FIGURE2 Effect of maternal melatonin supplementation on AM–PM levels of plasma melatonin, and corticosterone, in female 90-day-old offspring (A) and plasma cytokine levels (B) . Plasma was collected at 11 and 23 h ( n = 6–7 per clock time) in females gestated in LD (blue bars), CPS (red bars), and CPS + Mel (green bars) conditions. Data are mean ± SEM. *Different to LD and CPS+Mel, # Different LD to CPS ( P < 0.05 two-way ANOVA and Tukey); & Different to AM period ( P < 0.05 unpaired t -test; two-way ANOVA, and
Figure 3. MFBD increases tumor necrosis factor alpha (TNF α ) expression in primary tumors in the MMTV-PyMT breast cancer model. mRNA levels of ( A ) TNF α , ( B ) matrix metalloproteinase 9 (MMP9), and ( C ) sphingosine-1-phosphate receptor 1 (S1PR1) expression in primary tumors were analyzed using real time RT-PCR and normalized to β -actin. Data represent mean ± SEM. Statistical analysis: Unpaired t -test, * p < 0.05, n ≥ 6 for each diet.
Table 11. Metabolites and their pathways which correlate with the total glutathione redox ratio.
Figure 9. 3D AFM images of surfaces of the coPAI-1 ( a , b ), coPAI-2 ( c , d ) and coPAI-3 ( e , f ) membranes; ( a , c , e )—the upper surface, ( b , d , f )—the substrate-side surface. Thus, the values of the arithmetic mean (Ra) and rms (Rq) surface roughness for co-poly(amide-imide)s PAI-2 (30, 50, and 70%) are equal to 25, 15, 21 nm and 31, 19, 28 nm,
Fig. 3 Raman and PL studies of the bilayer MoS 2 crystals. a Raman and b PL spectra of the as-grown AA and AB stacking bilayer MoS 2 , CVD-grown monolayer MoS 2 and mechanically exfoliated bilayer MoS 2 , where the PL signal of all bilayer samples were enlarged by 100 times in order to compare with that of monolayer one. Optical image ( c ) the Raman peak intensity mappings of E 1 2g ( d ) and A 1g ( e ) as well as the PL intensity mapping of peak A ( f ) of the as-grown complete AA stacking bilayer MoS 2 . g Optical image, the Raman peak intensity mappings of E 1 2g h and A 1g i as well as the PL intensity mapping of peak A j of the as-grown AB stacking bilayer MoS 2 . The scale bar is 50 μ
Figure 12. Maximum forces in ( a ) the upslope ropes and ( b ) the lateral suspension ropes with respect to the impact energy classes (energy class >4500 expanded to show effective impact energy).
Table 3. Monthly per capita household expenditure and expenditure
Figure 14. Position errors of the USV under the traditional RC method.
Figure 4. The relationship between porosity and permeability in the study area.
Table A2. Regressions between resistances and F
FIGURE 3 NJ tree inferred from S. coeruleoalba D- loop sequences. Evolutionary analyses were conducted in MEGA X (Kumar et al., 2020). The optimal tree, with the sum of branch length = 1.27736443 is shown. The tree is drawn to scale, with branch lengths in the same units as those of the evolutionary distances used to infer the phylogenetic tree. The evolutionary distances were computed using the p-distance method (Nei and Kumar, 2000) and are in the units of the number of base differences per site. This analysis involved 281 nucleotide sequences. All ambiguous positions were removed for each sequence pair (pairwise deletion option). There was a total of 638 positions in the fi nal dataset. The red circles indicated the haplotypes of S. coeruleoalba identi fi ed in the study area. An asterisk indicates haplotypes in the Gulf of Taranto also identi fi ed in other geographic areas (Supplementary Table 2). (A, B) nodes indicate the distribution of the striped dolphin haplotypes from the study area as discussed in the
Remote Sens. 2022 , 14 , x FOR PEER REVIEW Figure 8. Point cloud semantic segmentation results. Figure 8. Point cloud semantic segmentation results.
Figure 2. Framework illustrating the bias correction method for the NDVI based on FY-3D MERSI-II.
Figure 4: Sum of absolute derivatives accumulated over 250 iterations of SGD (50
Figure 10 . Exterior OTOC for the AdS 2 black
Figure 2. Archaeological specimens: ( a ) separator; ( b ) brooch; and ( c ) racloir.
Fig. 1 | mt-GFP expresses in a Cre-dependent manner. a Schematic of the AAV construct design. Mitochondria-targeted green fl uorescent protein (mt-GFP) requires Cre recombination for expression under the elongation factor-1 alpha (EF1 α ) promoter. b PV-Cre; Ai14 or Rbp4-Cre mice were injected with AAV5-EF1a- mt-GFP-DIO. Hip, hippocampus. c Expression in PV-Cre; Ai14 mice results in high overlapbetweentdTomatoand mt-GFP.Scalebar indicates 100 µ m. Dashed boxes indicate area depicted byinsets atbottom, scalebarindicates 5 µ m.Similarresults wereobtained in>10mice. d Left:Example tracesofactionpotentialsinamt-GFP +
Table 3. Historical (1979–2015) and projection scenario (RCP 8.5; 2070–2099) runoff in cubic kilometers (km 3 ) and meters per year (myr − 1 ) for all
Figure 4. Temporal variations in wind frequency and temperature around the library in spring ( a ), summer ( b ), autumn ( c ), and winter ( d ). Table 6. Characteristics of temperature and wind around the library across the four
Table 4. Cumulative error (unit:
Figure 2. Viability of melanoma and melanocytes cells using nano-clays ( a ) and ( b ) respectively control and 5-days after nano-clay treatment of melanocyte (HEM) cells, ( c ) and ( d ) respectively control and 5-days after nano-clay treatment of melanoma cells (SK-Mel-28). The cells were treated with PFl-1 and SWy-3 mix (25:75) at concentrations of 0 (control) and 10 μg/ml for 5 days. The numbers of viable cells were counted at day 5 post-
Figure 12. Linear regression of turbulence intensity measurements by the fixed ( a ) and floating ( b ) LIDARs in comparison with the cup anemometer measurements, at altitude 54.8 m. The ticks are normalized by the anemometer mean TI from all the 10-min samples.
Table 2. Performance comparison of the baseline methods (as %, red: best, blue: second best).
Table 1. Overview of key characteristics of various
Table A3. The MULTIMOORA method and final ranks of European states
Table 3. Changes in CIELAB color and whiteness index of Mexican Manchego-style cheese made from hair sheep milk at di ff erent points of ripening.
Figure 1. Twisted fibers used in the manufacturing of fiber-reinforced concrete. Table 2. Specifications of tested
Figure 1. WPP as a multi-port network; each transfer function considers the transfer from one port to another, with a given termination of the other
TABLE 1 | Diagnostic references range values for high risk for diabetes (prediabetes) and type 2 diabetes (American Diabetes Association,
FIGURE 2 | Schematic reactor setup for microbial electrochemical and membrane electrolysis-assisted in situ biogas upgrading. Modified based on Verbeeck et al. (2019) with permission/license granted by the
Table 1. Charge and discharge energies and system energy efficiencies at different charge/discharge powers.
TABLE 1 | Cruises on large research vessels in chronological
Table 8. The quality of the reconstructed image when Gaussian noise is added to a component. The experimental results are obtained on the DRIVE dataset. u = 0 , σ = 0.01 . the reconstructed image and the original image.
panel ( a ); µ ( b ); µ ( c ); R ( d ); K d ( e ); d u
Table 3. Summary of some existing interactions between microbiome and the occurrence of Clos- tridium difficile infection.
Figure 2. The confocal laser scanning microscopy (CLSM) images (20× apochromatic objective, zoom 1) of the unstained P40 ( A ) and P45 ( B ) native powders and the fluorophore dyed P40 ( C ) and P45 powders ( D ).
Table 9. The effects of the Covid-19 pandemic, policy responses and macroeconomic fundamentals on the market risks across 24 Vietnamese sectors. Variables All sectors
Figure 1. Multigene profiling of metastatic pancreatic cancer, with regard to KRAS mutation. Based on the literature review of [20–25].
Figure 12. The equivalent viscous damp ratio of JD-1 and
•••••
TASK PROMPT
Every entry above should be transcribed exactly and in full.

ANSWER SECTION
FIGURE2 Effect of maternal melatonin supplementation on AM–PM levels of plasma melatonin, and corticosterone, in female 90-day-old offspring (A) and plasma cytokine levels (B) . Plasma was collected at 11 and 23 h ( n = 6–7 per clock time) in females gestated in LD (blue bars), CPS (red bars), and CPS + Mel (green bars) conditions. Data are mean ± SEM. *Different to LD and CPS+Mel, # Different LD to CPS ( P < 0.05 two-way ANOVA and Tukey); & Different to AM period ( P < 0.05 unpaired t -test; two-way ANOVA, and
Figure 3. MFBD increases tumor necrosis factor alpha (TNF α ) expression in primary tumors in the MMTV-PyMT breast cancer model. mRNA levels of ( A ) TNF α , ( B ) matrix metalloproteinase 9 (MMP9), and ( C ) sphingosine-1-phosphate receptor 1 (S1PR1) expression in primary tumors were analyzed using real time RT-PCR and normalized to β -actin. Data represent mean ± SEM. Statistical analysis: Unpaired t -test, * p < 0.05, n ≥ 6 for each diet.
Table 11. Metabolites and their pathways which correlate with the total glutathione redox ratio.
Figure 9. 3D AFM images of surfaces of the coPAI-1 ( a , b ), coPAI-2 ( c , d ) and coPAI-3 ( e , f ) membranes; ( a , c , e )—the upper surface, ( b , d , f )—the substrate-side surface. Thus, the values of the arithmetic mean (Ra) and rms (Rq) surface roughness for co-poly(amide-imide)s PAI-2 (30, 50, and 70%) are equal to 25, 15, 21 nm and 31, 19, 28 nm,
Fig. 3 Raman and PL studies of the bilayer MoS 2 crystals. a Raman and b PL spectra of the as-grown AA and AB stacking bilayer MoS 2 , CVD-grown monolayer MoS 2 and mechanically exfoliated bilayer MoS 2 , where the PL signal of all bilayer samples were enlarged by 100 times in order to compare with that of monolayer one. Optical image ( c ) the Raman peak intensity mappings of E 1 2g ( d ) and A 1g ( e ) as well as the PL intensity mapping of peak A ( f ) of the as-grown complete AA stacking bilayer MoS 2 . g Optical image, the Raman peak intensity mappings of E 1 2g h and A 1g i as well as the PL intensity mapping of peak A j of the as-grown AB stacking bilayer MoS 2 . The scale bar is 50 μ
Figure 12. Maximum forces in ( a ) the upslope ropes and ( b ) the lateral suspension ropes with respect to the impact energy classes (energy class >4500 expanded to show effective impact energy).
Table 3. Monthly per capita household expenditure and expenditure
Figure 14. Position errors of the USV under the traditional RC method.
Figure 4. The relationship between porosity and permeability in the study area.
Table A2. Regressions between resistances and F
FIGURE 3 NJ tree inferred from S. coeruleoalba D- loop sequences. Evolutionary analyses were conducted in MEGA X (Kumar et al., 2020). The optimal tree, with the sum of branch length = 1.27736443 is shown. The tree is drawn to scale, with branch lengths in the same units as those of the evolutionary distances used to infer the phylogenetic tree. The evolutionary distances were computed using the p-distance method (Nei and Kumar, 2000) and are in the units of the number of base differences per site. This analysis involved 281 nucleotide sequences. All ambiguous positions were removed for each sequence pair (pairwise deletion option). There was a total of 638 positions in the fi nal dataset. The red circles indicated the haplotypes of S. coeruleoalba identi fi ed in the study area. An asterisk indicates haplotypes in the Gulf of Taranto also identi fi ed in other geographic areas (Supplementary Table 2). (A, B) nodes indicate the distribution of the striped dolphin haplotypes from the study area as discussed in the
Remote Sens. 2022 , 14 , x FOR PEER REVIEW Figure 8. Point cloud semantic segmentation results. Figure 8. Point cloud semantic segmentation results.
Figure 2. Framework illustrating the bias correction method for the NDVI based on FY-3D MERSI-II.
Figure 4: Sum of absolute derivatives accumulated over 250 iterations of SGD (50
Figure 10 . Exterior OTOC for the AdS 2 black
Figure 2. Archaeological specimens: ( a ) separator; ( b ) brooch; and ( c ) racloir.
Fig. 1 | mt-GFP expresses in a Cre-dependent manner. a Schematic of the AAV construct design. Mitochondria-targeted green fl uorescent protein (mt-GFP) requires Cre recombination for expression under the elongation factor-1 alpha (EF1 α ) promoter. b PV-Cre; Ai14 or Rbp4-Cre mice were injected with AAV5-EF1a- mt-GFP-DIO. Hip, hippocampus. c Expression in PV-Cre; Ai14 mice results in high overlapbetweentdTomatoand mt-GFP.Scalebar indicates 100 µ m. Dashed boxes indicate area depicted byinsets atbottom, scalebarindicates 5 µ m.Similarresults wereobtained in>10mice. d Left:Example tracesofactionpotentialsinamt-GFP +
Table 3. Historical (1979–2015) and projection scenario (RCP 8.5; 2070–2099) runoff in cubic kilometers (km 3 ) and meters per year (myr − 1 ) for all
Figure 4. Temporal variations in wind frequency and temperature around the library in spring ( a ), summer ( b ), autumn ( c ), and winter ( d ). Table 6. Characteristics of temperature and wind around the library across the four
Table 4. Cumulative error (unit:
Figure 2. Viability of melanoma and melanocytes cells using nano-clays ( a ) and ( b ) respectively control and 5-days after nano-clay treatment of melanocyte (HEM) cells, ( c ) and ( d ) respectively control and 5-days after nano-clay treatment of melanoma cells (SK-Mel-28). The cells were treated with PFl-1 and SWy-3 mix (25:75) at concentrations of 0 (control) and 10 μg/ml for 5 days. The numbers of viable cells were counted at day 5 post-
Figure 12. Linear regression of turbulence intensity measurements by the fixed ( a ) and floating ( b ) LIDARs in comparison with the cup anemometer measurements, at altitude 54.8 m. The ticks are normalized by the anemometer mean TI from all the 10-min samples.
Table 2. Performance comparison of the baseline methods (as %, red: best, blue: second best).
Table 1. Overview of key characteristics of various
Table A3. The MULTIMOORA method and final ranks of European states
Table 3. Changes in CIELAB color and whiteness index of Mexican Manchego-style cheese made from hair sheep milk at di ff erent points of ripening.
Figure 1. Twisted fibers used in the manufacturing of fiber-reinforced concrete. Table 2. Specifications of tested
Figure 1. WPP as a multi-port network; each transfer function considers the transfer from one port to another, with a given termination of the other
TABLE 1 | Diagnostic references range values for high risk for diabetes (prediabetes) and type 2 diabetes (American Diabetes Association,
FIGURE 2 | Schematic reactor setup for microbial electrochemical and membrane electrolysis-assisted in situ biogas upgrading. Modified based on Verbeeck et al. (2019) with permission/license granted by the
Table 1. Charge and discharge energies and system energy efficiencies at different charge/discharge powers.
TABLE 1 | Cruises on large research vessels in chronological
Table 8. The quality of the reconstructed image when Gaussian noise is added to a component. The experimental results are obtained on the DRIVE dataset. u = 0 , σ = 0.01 . the reconstructed image and the original image.
panel ( a ); µ ( b ); µ ( c ); R ( d ); K d ( e ); d u
Table 3. Summary of some existing interactions between microbiome and the occurrence of Clos- tridium difficile infection.
Figure 2. The confocal laser scanning microscopy (CLSM) images (20× apochromatic objective, zoom 1) of the unstained P40 ( A ) and P45 ( B ) native powders and the fluorophore dyed P40 ( C ) and P45 powders ( D ).
Table 9. The effects of the Covid-19 pandemic, policy responses and macroeconomic fundamentals on the market risks across 24 Vietnamese sectors. Variables All sectors
Figure 1. Multigene profiling of metastatic pancreatic cancer, with regard to KRAS mutation. Based on the literature review of [20–25].
Figure 12. The equivalent viscous damp ratio of JD-1 and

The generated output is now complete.